We had a rather astounding game of The Settlers of Catan tonight. The board setup was basically conventional except for the desert being the centre tile, which I feel stunted the growth of the game quite a bit and also served as a natural barrier. Andrew and I took up positions giving us a lot of expansion room while Shakti and Kalli boxed themselves in in about a third of the board.
Relatively quickly, Andrew pulled ahead due to his productive settlement placement and the other players seemed even for a while. Kalli was stunted by the fact that one of his two ‘free’ initial settlements was on a port, reducing early game production; having five productive tiles instead of six may not seem like a big deal but growth in this game is exponential, not linear. For that reason, when Andrew built a chain of roads and then a city, he was able to command growth on the board.

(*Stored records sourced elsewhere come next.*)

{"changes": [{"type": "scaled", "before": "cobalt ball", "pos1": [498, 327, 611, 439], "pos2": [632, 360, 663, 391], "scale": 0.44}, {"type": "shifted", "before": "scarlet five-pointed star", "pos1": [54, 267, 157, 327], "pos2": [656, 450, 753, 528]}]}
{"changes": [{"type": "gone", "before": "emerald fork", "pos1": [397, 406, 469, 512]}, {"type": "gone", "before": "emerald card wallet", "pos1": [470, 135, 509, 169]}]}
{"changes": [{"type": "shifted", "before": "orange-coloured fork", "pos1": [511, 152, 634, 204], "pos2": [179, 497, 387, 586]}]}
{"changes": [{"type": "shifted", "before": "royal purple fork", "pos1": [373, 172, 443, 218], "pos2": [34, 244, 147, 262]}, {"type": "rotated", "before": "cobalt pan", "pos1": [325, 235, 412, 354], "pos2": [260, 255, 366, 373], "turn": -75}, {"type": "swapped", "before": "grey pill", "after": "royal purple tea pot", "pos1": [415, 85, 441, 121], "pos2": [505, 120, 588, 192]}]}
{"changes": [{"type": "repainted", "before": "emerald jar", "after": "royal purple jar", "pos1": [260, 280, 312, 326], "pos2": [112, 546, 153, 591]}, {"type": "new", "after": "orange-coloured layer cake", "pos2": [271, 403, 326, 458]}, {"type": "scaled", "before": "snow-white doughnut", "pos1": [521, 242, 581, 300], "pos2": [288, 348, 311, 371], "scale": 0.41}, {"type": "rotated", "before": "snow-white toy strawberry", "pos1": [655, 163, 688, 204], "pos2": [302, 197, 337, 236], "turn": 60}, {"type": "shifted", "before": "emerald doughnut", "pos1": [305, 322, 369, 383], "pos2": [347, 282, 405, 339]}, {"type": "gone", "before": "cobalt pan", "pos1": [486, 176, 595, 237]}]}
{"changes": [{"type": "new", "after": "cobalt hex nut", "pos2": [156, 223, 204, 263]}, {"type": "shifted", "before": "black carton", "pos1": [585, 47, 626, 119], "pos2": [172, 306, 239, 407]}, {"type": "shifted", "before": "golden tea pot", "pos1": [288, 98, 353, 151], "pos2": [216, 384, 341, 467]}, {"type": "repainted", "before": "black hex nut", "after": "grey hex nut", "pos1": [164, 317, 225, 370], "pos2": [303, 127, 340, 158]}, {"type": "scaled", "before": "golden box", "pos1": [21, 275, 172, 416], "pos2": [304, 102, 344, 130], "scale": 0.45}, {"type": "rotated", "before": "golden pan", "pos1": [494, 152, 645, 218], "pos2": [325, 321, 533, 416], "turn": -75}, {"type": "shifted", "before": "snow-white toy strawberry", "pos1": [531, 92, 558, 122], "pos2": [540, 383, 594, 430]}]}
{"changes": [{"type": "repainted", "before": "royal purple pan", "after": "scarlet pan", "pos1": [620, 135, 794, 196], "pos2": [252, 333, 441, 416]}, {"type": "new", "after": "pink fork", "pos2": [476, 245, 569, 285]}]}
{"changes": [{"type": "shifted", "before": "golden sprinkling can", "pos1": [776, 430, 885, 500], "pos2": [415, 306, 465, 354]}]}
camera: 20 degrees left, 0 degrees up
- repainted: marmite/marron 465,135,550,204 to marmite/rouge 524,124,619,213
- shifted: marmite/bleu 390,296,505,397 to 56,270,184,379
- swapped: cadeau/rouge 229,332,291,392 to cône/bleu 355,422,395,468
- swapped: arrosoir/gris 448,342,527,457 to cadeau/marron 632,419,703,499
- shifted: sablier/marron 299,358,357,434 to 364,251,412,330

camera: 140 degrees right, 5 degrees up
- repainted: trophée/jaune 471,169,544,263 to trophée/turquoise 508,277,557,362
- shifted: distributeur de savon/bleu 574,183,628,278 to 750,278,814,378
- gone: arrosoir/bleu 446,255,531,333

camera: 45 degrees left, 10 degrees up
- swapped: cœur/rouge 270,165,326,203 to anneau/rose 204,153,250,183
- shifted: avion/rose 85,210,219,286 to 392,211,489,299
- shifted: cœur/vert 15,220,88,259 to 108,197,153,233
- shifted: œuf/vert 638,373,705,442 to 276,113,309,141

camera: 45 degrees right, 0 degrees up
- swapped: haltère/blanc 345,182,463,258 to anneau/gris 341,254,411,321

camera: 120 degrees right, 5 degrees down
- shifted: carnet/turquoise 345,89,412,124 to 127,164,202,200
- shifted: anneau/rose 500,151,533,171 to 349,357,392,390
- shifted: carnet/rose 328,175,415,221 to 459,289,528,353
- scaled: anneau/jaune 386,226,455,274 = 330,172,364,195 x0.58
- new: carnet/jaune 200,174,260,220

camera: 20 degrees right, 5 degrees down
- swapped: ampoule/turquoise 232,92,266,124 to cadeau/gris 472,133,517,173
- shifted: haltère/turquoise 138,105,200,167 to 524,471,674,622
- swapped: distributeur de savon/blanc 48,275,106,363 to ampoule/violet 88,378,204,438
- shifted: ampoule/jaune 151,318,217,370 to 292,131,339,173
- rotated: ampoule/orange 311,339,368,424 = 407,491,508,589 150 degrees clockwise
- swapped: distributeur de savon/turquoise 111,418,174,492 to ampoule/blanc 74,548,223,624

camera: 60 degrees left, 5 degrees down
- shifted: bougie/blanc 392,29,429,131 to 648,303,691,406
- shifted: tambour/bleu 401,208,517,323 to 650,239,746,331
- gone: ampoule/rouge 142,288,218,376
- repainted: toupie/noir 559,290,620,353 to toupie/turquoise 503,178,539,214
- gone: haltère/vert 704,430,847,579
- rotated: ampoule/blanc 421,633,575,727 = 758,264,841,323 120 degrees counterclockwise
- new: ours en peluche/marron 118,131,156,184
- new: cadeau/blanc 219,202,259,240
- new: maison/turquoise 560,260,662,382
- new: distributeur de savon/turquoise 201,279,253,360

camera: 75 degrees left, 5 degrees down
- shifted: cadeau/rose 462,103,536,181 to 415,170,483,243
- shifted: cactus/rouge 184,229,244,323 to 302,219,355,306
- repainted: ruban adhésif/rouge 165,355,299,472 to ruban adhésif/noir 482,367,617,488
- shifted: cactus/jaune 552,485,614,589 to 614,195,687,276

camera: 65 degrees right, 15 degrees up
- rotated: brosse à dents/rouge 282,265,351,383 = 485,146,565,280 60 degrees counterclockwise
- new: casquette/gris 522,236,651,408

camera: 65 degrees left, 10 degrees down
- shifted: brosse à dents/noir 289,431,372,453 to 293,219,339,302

I managed to expand to build one or two more settlements and a city, and Shakti and Kalli ended up maxing out with three or four settlements apiece (further expansion wasn’t possible due to their being confined by Andrew and I). At this point we all realised that Andrew, with the longest road (giving him two points) and three cities (worth six points) put him within a mere two points of reaching the ten point victory total. All he needed to do was to build another city and he would win. Given his enormous production capacity, it seemed almost inevitable that he’d win.
I decided to put on my diplomat’s hat and form an unholy alliance with Kalli and Shakti, explaining to them that if we didn’t team up, Andrew would win in short order. The only person who could stop him was me, but I didn’t have enough resources to do the job, which initially was to build two roads to deny him access to his prospective city site. Unfortunately, no sooner had we announced this that Andrew received the resources to build the road to his site; now all he had to do was to build a city.
Barring extreme measures, the game looked totally lost to me; Andrew would easily have the resources to build his city within two or three turns, especially with his trading port. The only way to stop him was to build a longer road than he had – this would require me linking up two stretches of my network with five or six roads – a pretty enormous amount. Over the next two turns, I alternately cajoled and threatened Shakti and Kalli to give my the wood and brick required for this, and in the process bankrupted myself. In what can only be described as a monumental construction effort, I won the road building war and everything seemed even again – I had 7 points, Andrew had 6 and Shakti had 5.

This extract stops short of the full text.